What needs to be done:
Print the listing as it stands, omitting all images.

Collected material:

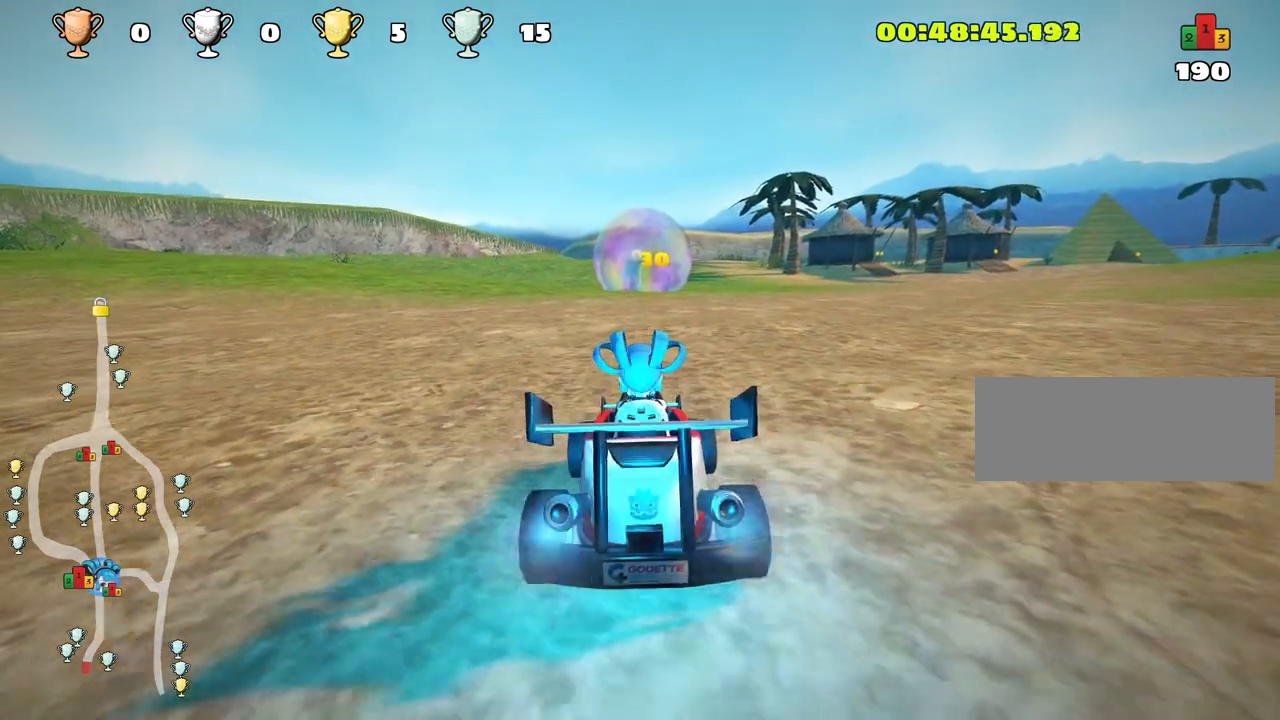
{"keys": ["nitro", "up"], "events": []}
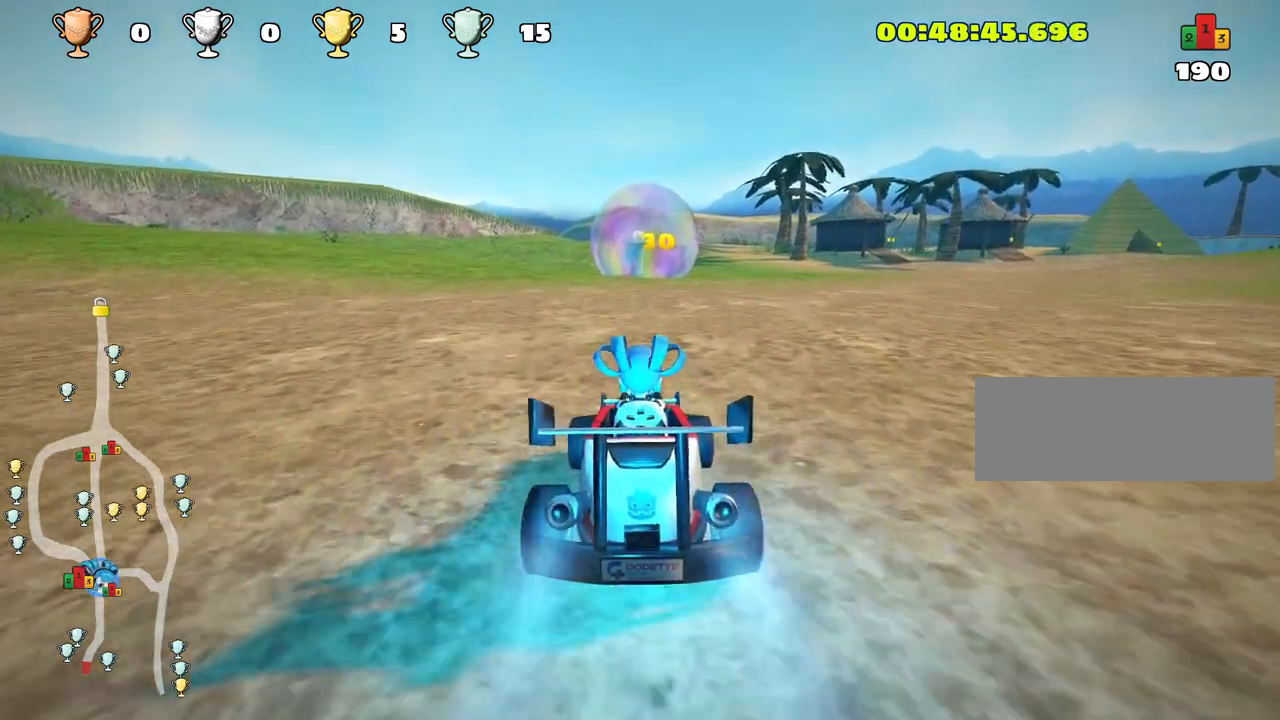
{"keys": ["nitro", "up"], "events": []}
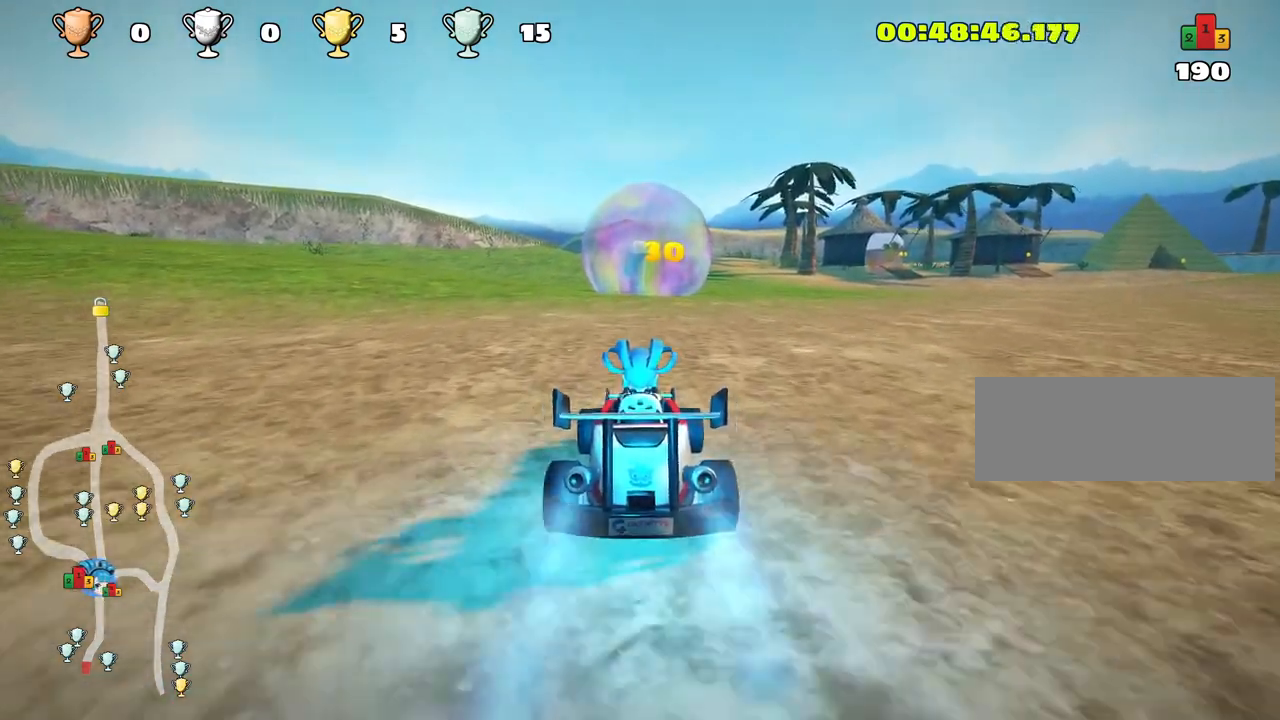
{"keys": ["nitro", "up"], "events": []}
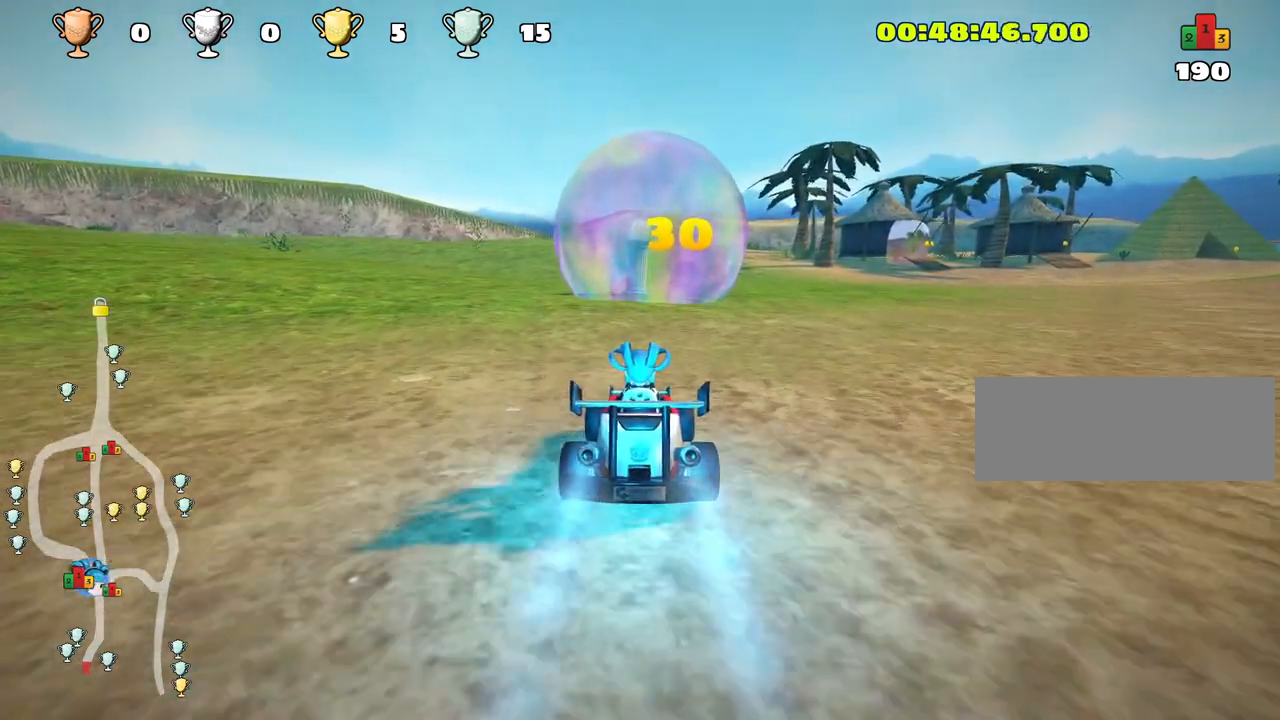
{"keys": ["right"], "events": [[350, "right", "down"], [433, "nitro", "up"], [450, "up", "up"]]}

Solution to the exercise:
{"keys": ["nitro", "up"], "events": []}
{"keys": ["nitro", "up"], "events": []}
{"keys": ["nitro", "up"], "events": []}
{"keys": ["right"], "events": [[350, "right", "down"], [433, "nitro", "up"], [450, "up", "up"]]}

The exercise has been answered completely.